中学校時代の文集というのは、どの世界でも恐ろしいものだ。アザゼルはあの黒歴史とも呼べるものが表舞台に出ることがなくて良かったと心の底から安堵の息を漏らしていた。
 絶望にとらわれていた人間達もさくまの気転によりどうにか解放された。
「そういえばアザゼル君」
「なんや?」
 事務所の中で雑誌を読みながら会話が続けられる。すでにさくまは帰宅してしまっているが、本日は事務所での居残りとなった。隣の部屋にはアクタベがいるが、たかだか隣の部屋で会話をする程度のことで殺されるとは思わない。もしかすると、そのような事態が起こりうるかもしれないが、今はそうでないと信じたい。
「君の中学の文集なんですがね」
「わー! もうええやないの! ベーやんまでワシを絶望させたいん?!」
 中学校といえば、アザゼルとベルゼブブはまだ同じ学校だった。当然、アザゼルの文章をベルゼブブは見たことがあるし、今も屋敷を探せば出てくるだろう。
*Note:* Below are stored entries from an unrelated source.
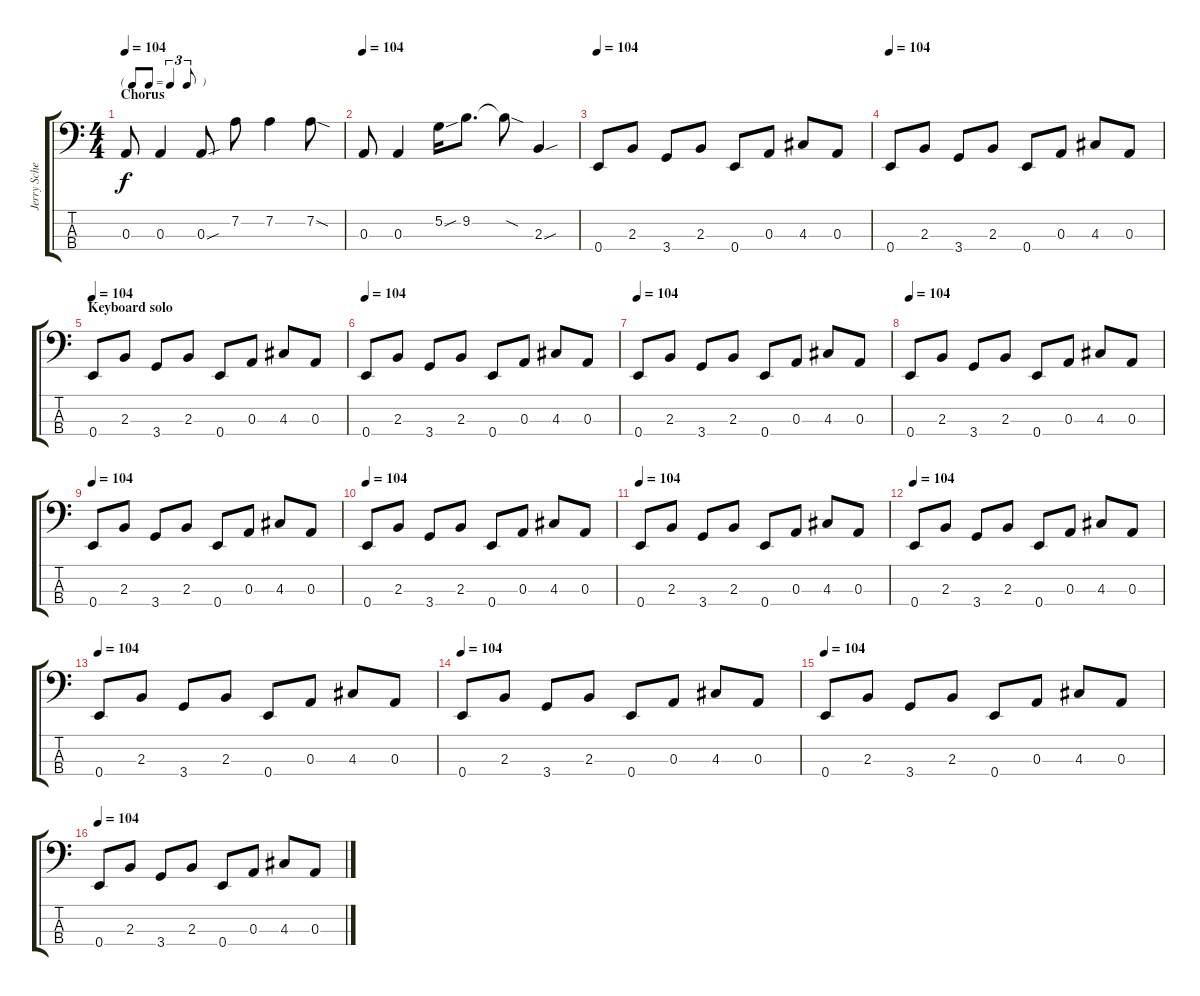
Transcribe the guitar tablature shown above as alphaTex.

\track ("Jerry Scheff" "Jerry Sche") {instrument acousticguitarsteel}
\staff {score tabs}
\tuning (G2 D2 A1 E1) {hide}
\ts (4 4)
\tf triplet8th
\section ("" "Chorus")
\tempo 104
\clef f4
\ks c
0.3.8{dy f} 0.3.4 0.3{sou}.8 7.2.8 7.2.4 7.2{sod}.8 |
\tempo 104
0.3.8 0.3.4 5.2{sou}.16 9.2.8{d} 9.2{sod t}.8 2.3{sou}.4 |
\tempo 104
0.4.8 2.3.8 3.4.8 2.3.8 0.4.8 0.3.8 4.3.8 0.3.8 |
\tempo 104
0.4.8 2.3.8 3.4.8 2.3.8 0.4.8 0.3.8 4.3.8 0.3.8 |
\section ("" "Keyboard solo")
\tempo 104
0.4.8 2.3.8 3.4.8 2.3.8 0.4.8 0.3.8 4.3.8 0.3.8 |
\tempo 104
0.4.8 2.3.8 3.4.8 2.3.8 0.4.8 0.3.8 4.3.8 0.3.8 |
\tempo 104
0.4.8 2.3.8 3.4.8 2.3.8 0.4.8 0.3.8 4.3.8 0.3.8 |
\tempo 104
0.4.8 2.3.8 3.4.8 2.3.8 0.4.8 0.3.8 4.3.8 0.3.8 |
\tempo 104
0.4.8 2.3.8 3.4.8 2.3.8 0.4.8 0.3.8 4.3.8 0.3.8 |
\tempo 104
0.4.8 2.3.8 3.4.8 2.3.8 0.4.8 0.3.8 4.3.8 0.3.8 |
\tempo 104
0.4.8 2.3.8 3.4.8 2.3.8 0.4.8 0.3.8 4.3.8 0.3.8 |
\tempo 104
0.4.8 2.3.8 3.4.8 2.3.8 0.4.8 0.3.8 4.3.8 0.3.8 |
\tempo 104
0.4.8 2.3.8 3.4.8 2.3.8 0.4.8 0.3.8 4.3.8 0.3.8 |
\tempo 104
0.4.8 2.3.8 3.4.8 2.3.8 0.4.8 0.3.8 4.3.8 0.3.8 |
\tempo 104
0.4.8 2.3.8 3.4.8 2.3.8 0.4.8 0.3.8 4.3.8 0.3.8 |
\tempo 104
0.4.8 2.3.8 3.4.8 2.3.8 0.4.8 0.3.8 4.3.8 0.3.8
 恥ずかしさから顔を赤くしたり、絶望から顔を青くしたりするアザゼルは見ていて面白い。意地の悪い笑みをベルゼブブは浮かべながら、その様子を眺めていた。
「で、そろそろ話の続きをしてもいいかね?」
「やめいっちゅーねん!」
 落ち着いた頃合いを見計らってベルゼブブが言った。
「いやね、私もよくは覚えていないのですけれど」
 プリチーな姿をしているが、目が笑っていないことに気がついた。アザゼルは思わず後ずさる。
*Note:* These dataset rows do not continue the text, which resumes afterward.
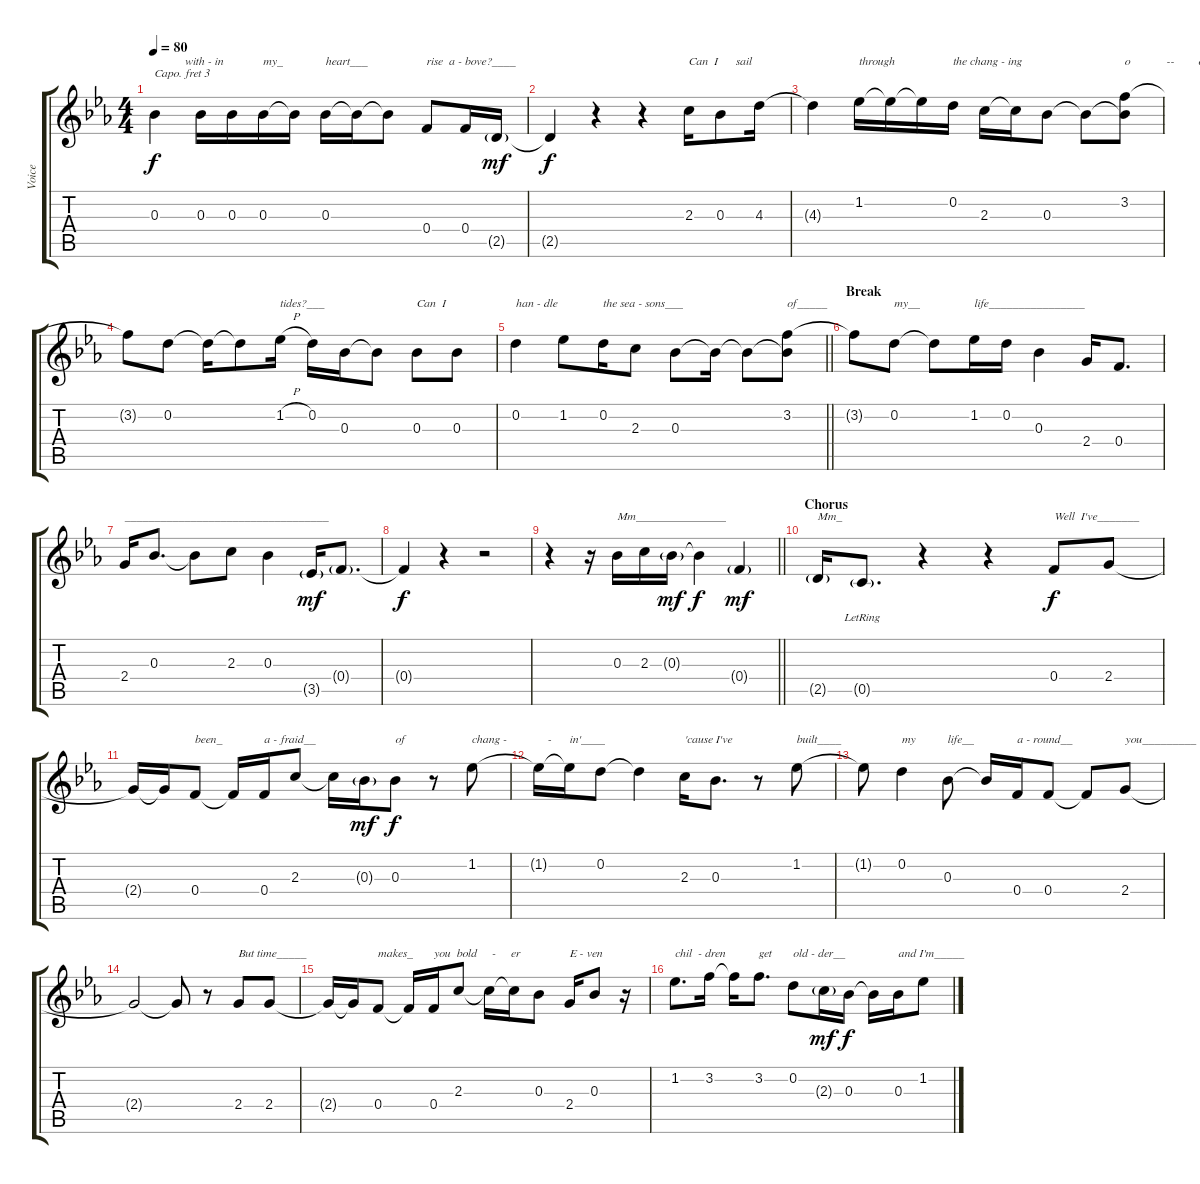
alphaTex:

\track ("Voice" "Voice") {mute instrument electricguitarjazz}
\staff {score tabs}
\capo 3
\tuning (E4 B3 G3 D3 A2 E2) {hide}
\ts (4 4)
\tempo 80
\clef g2
\ks eb
0.3{t}.4{txt "          with - in" dy f} 0.3.16 0.3.16 0.3.16{txt "my_"} 0.3{t}.16 0.3.16{txt "heart___"} 0.3{t}.16 0.3{t}.8 0.4.8{txt "rise  a - bove?____"} 0.4.16 2.5{g}.16{dy mf} |
2.5{t}.4{dy f} r.4 r.4 2.3.16{txt "Can  I      sail"} 0.3.8 4.3.16 |
4.3{t}.4 1.2.16{txt "through"} 1.2{t}.16 1.2{t}.16 0.2.16{txt "the chang - ing"} 2.3.16 2.3{t}.16 0.3.8 0.3{t}.8 (3.2 0.3{t}).8{txt "o            --        cean___"} |
3.2{t}.8 0.2.8 0.2{t}.16 0.2{t}.8 1.2{h}.16{txt "tides?___"} 0.2.16 0.3.16 0.3{t}.8 0.3.8{txt "Can  I"} 0.3.8 |
\barLineRight lightlight
0.2.4{txt "han - dle"} 1.2.8 0.2.16{txt "the sea - sons___"} 2.3.8 0.3.8 0.3{t}.16 0.3{t}.8 (3.2 0.3{t}).8{txt "of_____"} |
\section ("" "Break")
3.2{t}.8 0.2.8{txt "my__"} 0.2{t}.8 1.2.16{txt "life________________"} 0.2.16 0.3.4 2.4.16 0.4.8{d} |
2.4.16{txt "__________________________________"} 0.3.8{d} 0.3{t}.8 2.3.8 0.3.4 3.5{g}.16{dy mf} 0.4{g}.8{d} |
0.4{t}.4{dy f} r.4 r.2 |
\barLineRight lightlight
r.4 r.16 0.3.16{txt "Mm_______________"} 2.3.16 0.3{g}.16{dy mf} 0.3{t}.4{dy f} 0.4{g}.4{dy mf} |
\section ("" "Chorus")
2.5{g}.16{txt "Mm_"} 0.5{g lr}.8{d} r.4 r.4 0.4.8{txt "Well  I've_______" dy f} 2.4.8 |
2.4{t}.16 2.4{t}.16 0.4.8{txt "been_"} 0.4{t}.16 0.4.16{txt "a - fraid__"} 2.3.8 2.3{t}.16 0.3{g}.16{dy mf} 0.3.8{txt "of" dy f} r.8 1.2.8{txt "chang -"} |
1.2{t}.16{txt "   -      in'____"} 1.2{t}.16 0.2.8 0.2{t}.4 2.3.16{txt "'cause I've"} 0.3.8{d} r.8 1.2.8{txt "built____"} |
1.2{t}.8 0.2.4{txt "my"} 0.3.8{txt "life__"} 0.3{t}.16 0.4.16{txt "a - round__"} 0.4.8 0.4{t}.8 2.4.8{txt "you_________"} |
2.4{t}.2 2.4{t}.8 r.8 2.4.8{txt "But time_____"} 2.4.8 |
2.4{t}.16 2.4{t}.16 0.4.8{txt "makes_"} 0.4{t}.16 0.4.16{txt "you  bold     -     er"} 2.3.8 2.3{t}.16 2.3{t}.16 0.3.8 2.4.16{txt "E - ven"} 0.3.8 r.16 |
1.2.8{d txt "chil  - dren"} 3.2.16 3.2{t}.16 3.2.8{d txt "get"} 0.2.8{txt "old - der__"} 2.3{g}.16{dy mf} 0.3.16{dy f} 0.3{t}.16 0.3.16{txt "and I'm_____"} 1.2.8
 嫌な沈黙の中、ベルゼブブの手が光り、奇妙な音をたてていた。
「君、魔界の王になりたいんですよね?」
 口角だけが上がっている。
 アザゼルは思わず失禁してしまいそうになるが、そのようなことをした場合のベルゼブブを想像し、尿道に力を入れた。
「そ、そんなん昔の話やんかー。心の狭いこと言うたら嫌やでー」
 軽く流してしまおうと、震える声でどうにか軽いノリを作り出す。
 意外なことに、ベルゼブブは攻撃のための力を止め、小さく頷いた。
「わかってますよ。
 第一、君なんかが魔界の王になるなど、魔界が三回転半して天界と入れ替わったって無理な話ですから」
 アザゼル自身、自分にそのような能力がないことは自覚している。だが、明らかに人を見下した笑いを浮かべられては、どうにも収まりがつかない。
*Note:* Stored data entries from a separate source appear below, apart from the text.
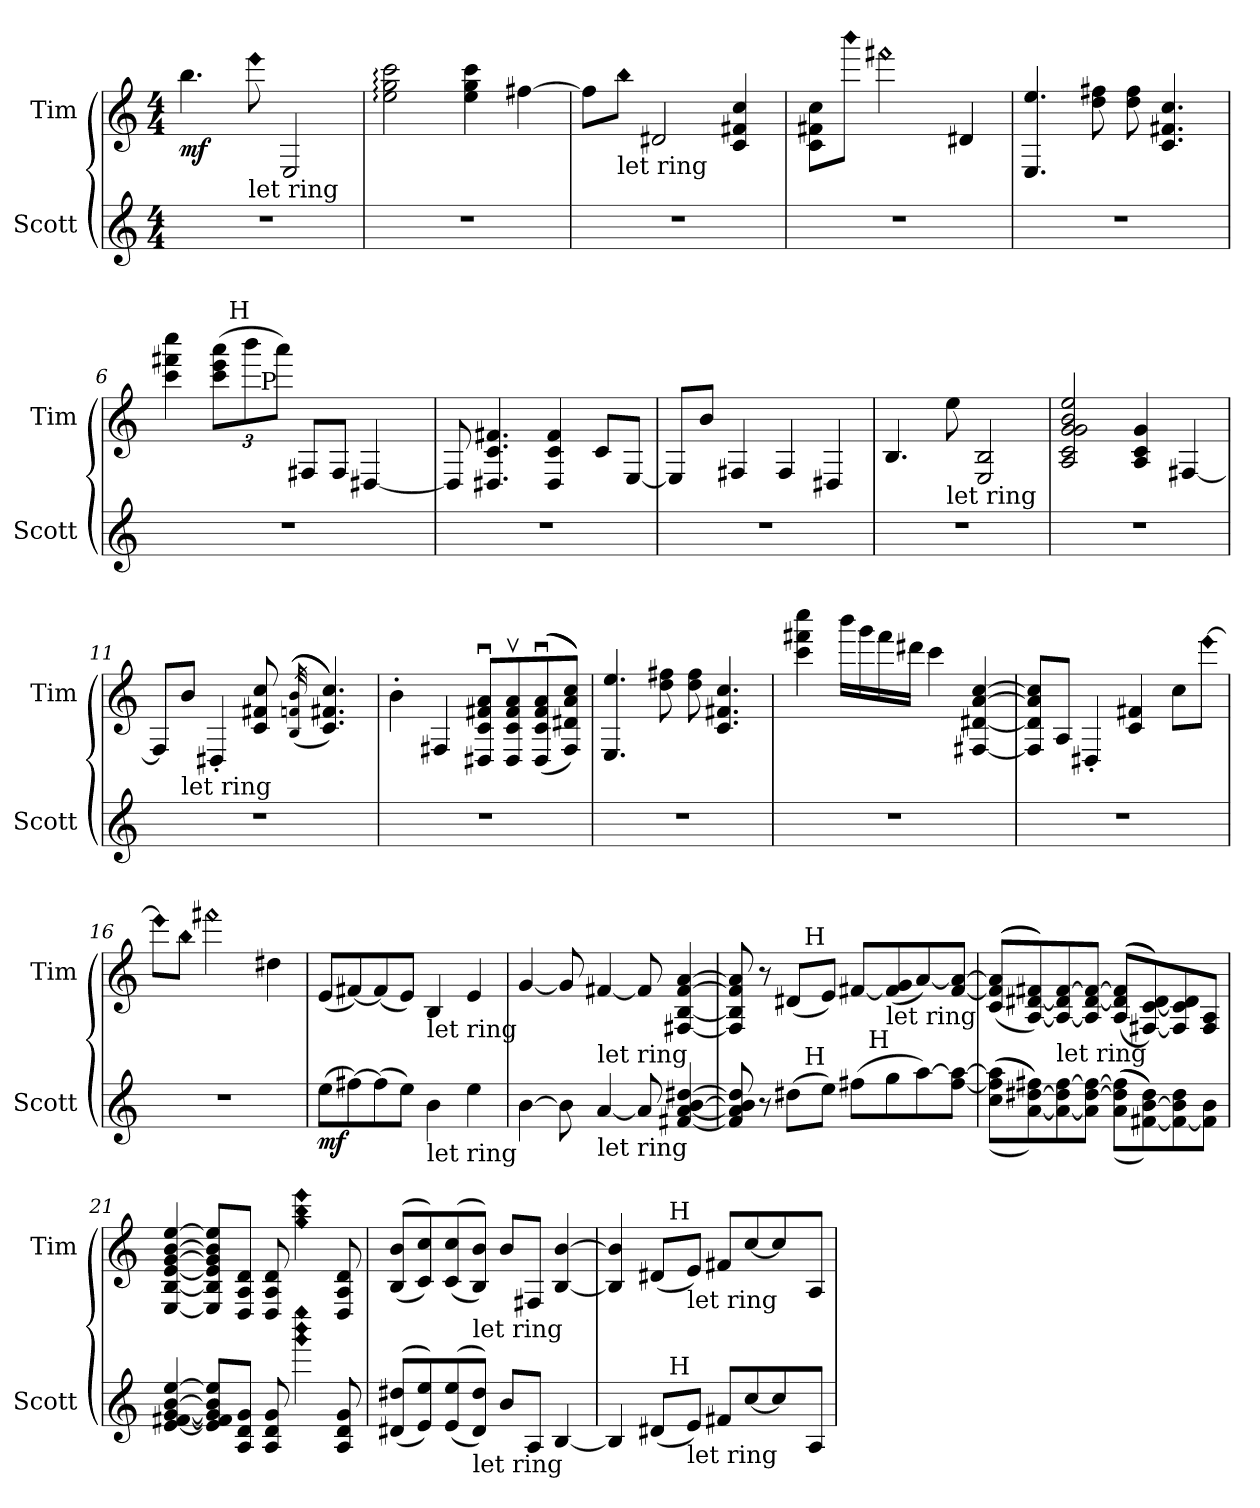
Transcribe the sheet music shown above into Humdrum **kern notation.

**kern	**dynam	**kern	**dynam
*part2	*part2	*part1	*part1
*staff2	*staff2	*staff1	*staff1
*I"Scott	*	*I"Tim	*
*I'Scott	*	*I'Tim	*
*clefG2	*	*clefG2	*
*ITrd7c12	*	*ITrd7c12	*
*k[]	*	*k[]	*
*M4/4	*	*M4/4	*
*MM185	*	*MM185	*
=1	=1	=1	=1
!	!	!	!LO:DY:b
1r	.	4.b\	mf
!	!	!LO:TX:b:t=let ring	!
!	!	!LO:N:head=diamond	!
.	.	8ee\	.
.	.	2EE/	.
=2	=2	=2	=2
1r	.	2e\: 2g\: 2cc\:	.
.	.	4e\ 4g\ 4cc\	.
.	.	[4f#X\	.
=3	=3	=3	=3
1r	.	8f#\L]	.
!	!	!LO:TX:b:t=let ring	!
!	!	!LO:N:head=diamond	!
.	.	8b\J	.
.	.	2D#X/	.
.	.	4C/ 4F#X/ 4c/	.
=4	=4	=4	=4
1r	.	8C\ 8F#X\ 8c\L	.
!	!	!LO:N:head=diamond	!
.	.	8bb\J	.
!	!	!LO:N:head=diamond	!
.	.	2ff#X\	.
.	.	4D#X/	.
=5	=5	=5	=5
1r	.	4.EE/ 4.e/	.
.	.	8d\ 8f#X\	.
.	.	8d\ 8f#\	.
.	.	4.C/ 4.F#X/ 4.c/	.
!!LO:LB:g=z
=6	=6	=6	=6
*	*	*^	*
*	*	*	*^	*
1r	.	4cc\ 4ff#X\ 4ccc\	6..ryy	4.ryy	.
*	*	*Xbrackettup	*	*	*
.	.	(>12cc\ 12ee\ 12aa\L	.	.	.
!	!	!	!LO:TX:a:t=H	!	!
.	.	.	3%2ryy	.	.
.	.	12bb\	.	.	.
!	!	!	!	!LO:TX:a:t=P	!
.	.	.	.	2ryy	.
.	.	12aa\J)	.	.	.
.	.	8FF#X/L	.	.	.
.	.	8FF#/J	.	.	.
.	.	[4DD#X/	.	.	.
.	.	.	.	8ryy	.
.	.	.	24ryy	.	.
*	*	*v	*v	*v	*
=7	=7	=7	=7
1r	.	8DD#/]	.
.	.	4.DD#X/ 4.C/ 4.F#X/	.
.	.	4DD#/ 4C/ 4F#/	.
.	.	8C/L	.
.	.	[8EE/J	.
=8	=8	=8	=8
1r	.	8EE/L]	.
.	.	8B/J	.
.	.	4FF#X/	.
.	.	4FF#/	.
.	.	4DD#X/	.
=9	=9	=9	=9
1r	.	4.BB/	.
!	!	!LO:TX:b:t=let ring	!
.	.	8e\	.
.	.	2EE/ 2BB/	.
=10	=10	=10	=10
1r	.	2AA/ 2C/ 2G/ 2G/ 2B/ 2e/	.
.	.	4AA/ 4C/ 4G/	.
.	.	[4FF#X/	.
!!LO:LB:g=z
=11	=11	=11	=11
1r	.	8FF#/L]	.
!	!	!LO:TX:b:t=let ring	!
.	.	8B/J	.
.	.	4DD#X'/	.
.	.	8C/ 8F#X/ 8c/	.
.	.	(<(<(<32qBB/ 32qFn/ 32qB/	.
.	.	4.C/ 4.F#X/ 4.c/)))	.
=12	=12	=12	=12
1r	.	4B'\	.
.	.	4FF#X/	.
.	.	8DD#X/u 8C/u 8F#X/u 8A/uL	.
.	.	8DD#/v 8C/v 8F#/v 8A/v	.
.	.	(<(<(<(<8DD#/u 8C/u 8F#/u 8A/u	.
.	.	8FF#/ 8D#X/ 8A/ 8c/J))))	.
=13	=13	=13	=13
1r	.	4.EE/ 4.e/	.
.	.	8d\ 8f#X\	.
.	.	8d\ 8f#\	.
.	.	4.C/ 4.F#X/ 4.c/	.
=14	=14	=14	=14
1r	.	4cc\ 4ff#X\ 4ccc\	.
.	.	16bb\LL	.
.	.	16gg\	.
.	.	16ff#\	.
.	.	16dd#X\JJ	.
.	.	4cc\	.
.	.	[4FF#X/ [4D#X/ [4A/ [4c/	.
!!LO:LB:g=z
=15	=15	=15	=15
1r	.	8FF#/] 8D#/] 8A/] 8c/]L	.
.	.	8AA/J	.
.	.	4DD#X'/	.
.	.	4C/ 4F#X/	.
.	.	8c\L	.
!	!	!LO:N:head=diamond	!
.	.	[8ee\J	.
=16	=16	=16	=16
!	!	!LO:N:head=diamond	!
1r	.	8ee\L]	.
!	!	!LO:N:head=diamond	!
.	.	8b\J	.
!	!	!LO:N:head=diamond	!
.	.	2ff#X\	.
.	.	4d#X\	.
=17	=17	=17	=17
!	!LO:DY:b	!	!
(>8e\L	mf	(<8E/L	.
[8f#X\)	.	[8F#X/)	.
(>8f#\]	.	(<8F#/]	.
8e\J)	.	8E/J)	.
!	!	!LO:TX:b:t=let ring	!
!LO:TX:b:t=let ring	!	!	!
4B\	.	4BB/	.
4e\	.	4E/	.
=18	=18	=18	=18
[4B\	.	[4G/	.
8B\]	.	8G/]	.
!	!	!LO:TX:b:t=let ring	!
!LO:TX:b:t=let ring	!	!	!
[4A/	.	[4F#X/	.
8A/]	.	8F#/]	.
[4F#X/ [4A/ [4B/ [4d#X/	.	[4FF#X/ [4BB/ [4F#/ [4A/	.
!!LO:LB:g=z
=19	=19	=19	=19
*^	*	*^	*
*	*^	*	*	*	*
8F#/] 8A/] 8B/] 8d#/]	4ryy	2ryy	.	8FF#/] 8BB/] 8F#/] 8A/]	4ryy	.
8r	.	.	.	8r	.	.
(>8d#X\L	16ryy	.	.	(<8D#X/L	16ryy	.
!	!	!	!	!	!LO:TX:a:t=H	!
!	!LO:TX:a:t=H	!	!	!	!	!
.	2ryy	.	.	.	2ryy	.
8e\J)	.	.	.	8E/J)	.	.
(>8f#X\L	.	16ryy	.	[8F#X/L	.	.
!	!	!LO:TX:a:t=H	!	!	!	!
.	.	4..ryy	.	.	.	.
!	!	!	!	!LO:TX:b:t=let ring	!	!
8g\	.	.	.	(<8F#/] 8G/	.	.
[8a\)	.	.	.	[8A/)	.	.
.	8.ryy	.	.	.	8.ryy	.
[8f#\ 8a\_J	.	.	.	[8F#/ 8A/_J	.	.
*v	*v	*v	*	*	*	*
*	*	*v	*v	*
=20	=20	=20	=20
(>(>(>8c\ 8f#\] 8a\]L	.	(<(<(<8C/ 8F#/] 8A/]L	.
[8A\ [8d#X\ 8f#X\)))	.	[8AA/ [8D#X/ 8F#X/)))	.
!	!	!LO:TX:b:t=let ring	!
8A\_ 8d#\] [8f#\	.	8AA/_ 8D#/] [8F#/	.
8A\] [8d#\ 8f#\_J	.	8AA/] [8D#/ 8F#/_J	.
(>(>(>8A\ 8d#\] 8f#\]L	.	(<(<(<8AA/ 8D#/] 8F#/]L	.
[8F#X\ [8B\ 8d#\)))	.	[8FF#X/ [8C/ 8D#/)))	.
8F#\_ 8B\] 8d#\	.	8FF#/] 8C/] 8D#/	.
8F#\] 8B\J	.	8FF#/ 8AA/J	.
=21	=21	=21	=21
[4E/ [4F#X/ [4G/ [4B/ [4e/	.	[4EE/ [4BB/ [4E/ [4G/ [4B/ [4e/	.
8E/] 8F#/] 8G/] 8B/] 8e/]L	.	8EE/] 8BB/] 8E/] 8G/] 8B/] 8e/]L	.
8AA/ 8D/ 8G/J	.	8DD/ 8AA/ 8D/J	.
8AA/ 8D/ 8G/	.	8DD/ 8AA/ 8D/	.
!LO:N:n=1:head=diamond	!	!	!
!LO:N:n=2:head=diamond	!	!	!
!LO:N:n=3:head=diamond	!	!LO:N:n=1:head=diamond	!
!	!	!LO:N:n=2:head=diamond	!
!	!	!LO:N:n=3:head=diamond	!
4gg\ 4bb\ 4eee\	.	4g\ 4b\ 4ee\	.
8AA/ 8D/ 8G/	.	8DD/ 8AA/ 8D/	.
!!LO:PB:g=z
=22	=22	=22	=22
(<(<8D#X/ 8d#X/L	.	(<(<8BB/ 8B/L	.
8E/ 8e/))	.	8C/ 8c/))	.
(<(<8E/ 8e/	.	(<(<8C/ 8c/	.
!	!	!LO:TX:b:t=let ring	!
!LO:TX:b:t=let ring	!	!	!
8D#/ 8d#/J))	.	8BB/ 8B/J))	.
8B/L	.	8B/L	.
8AA/J	.	8FF#X/J	.
[4BB/	.	[4BB/ [4B/	.
=23	=23	=23	=23
*^	*	*^	*
4BB/]	4ryy	.	4BB/] 4B/]	4ryy	.
(<8D#X/L	16ryy	.	(<8D#X/L	16ryy	.
!	!	!	!	!LO:TX:a:t=H	!
!	!LO:TX:a:t=H	!	!	!	!
.	2ryy	.	.	2ryy	.
!	!	!	!LO:TX:b:t=let ring	!	!
!LO:TX:b:t=let ring	!	!	!	!	!
8E/J)	.	.	8E/J)	.	.
8F#X/L	.	.	8F#X/L	.	.
[8c/	.	.	[8c/	.	.
8c/]	.	.	8c/]	.	.
.	8.ryy	.	.	8.ryy	.
8AA/J	.	.	8AA/J	.	.
*v	*v	*	*	*	*
*	*	*v	*v	*
=	=	=	=
*-	*-	*-	*-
 手の平に己の武器である性槍セクスカリバーを喚び出す。
「それは試してみなわからんなあ!」
 ベルゼブブに向かって一直線にそれを振り下ろす。槍先がベルゼブブを貫く前に、アザゼルの腕が宙を舞い、首が飛んだ。
「やっぱりねー」
 予想通りの結末とはいえ、流れる涙は止まらない。
 とりあえず、アザゼルは自分の腕と首を回収してからベルゼブブの隣におとなしく座る。
「やっぱり、ベーやんは強いなぁ」
 自分とは違うのだと改めて思う。
 間違っても自分の職能を忌むことはないし、弱いものだと思うこともない。だが、こうして見ると家柄や職能の差というものが明確になってしまう気がしてならない。
「当然でしょう」
 偉そうに胸を張るその姿に、アザゼルは再びエクスカリバーで挑んでやろうかとも思ったが、先ほど切られたばかりなのでおとなしくしていることにした。
「そうだアザゼル君」
「ん?」
「魔界の王妃にならばしてあげてもいいですよ」
「おー。王妃か、それもええなー」
 条件反射のように答えてから、自分の発した言葉をよく噛みしめる。
 王という言葉に妃という言葉をつけて王妃だ。その言葉の意味は見ればわかる。
「……いやいやいやいや。
 ベーやんどないしたん? 熱でもあるんか? 糞の食いすぎか?」
 額に手を当てると、触れるなと言わんばかりに切り落とされる。
「またかい! ワシ、こんな役ばっかりやー」
 落ちた腕を拾いあげてベルゼブブに文句を言う。
「私の高尚な趣味にケチをつけるからですよ」
「いや、この際それはどーでもええわ」
 腕を切られているのだから、どうでもいいことはない。しかし、この程度ならば日常茶飯事ともいえるので、それ以上のことを追及するためにも腕とベルゼブブの趣味に関する話題は切り捨てた。
「ベーやん、王妃って意味わかっとる?」
「少なくとも君などよりは教養があるつもりなのだがねぇ」
 真剣な目立った。思わず指を突っ込んでやりたくなるくらいには真剣だった。
「教養はあるか知らんけど、男女関係についてはワシのほうがよっぽど知識あるわ。
 なあ、結婚やら恋人やらは異性同士でするんやで。ワシもベーやんも男やろ? ほんま自分、どうしたん」
 プリチーな姿であっても、本来の姿であっても、片方が女に見えるなどということはまったくない。どちらも立派な成人男子だ。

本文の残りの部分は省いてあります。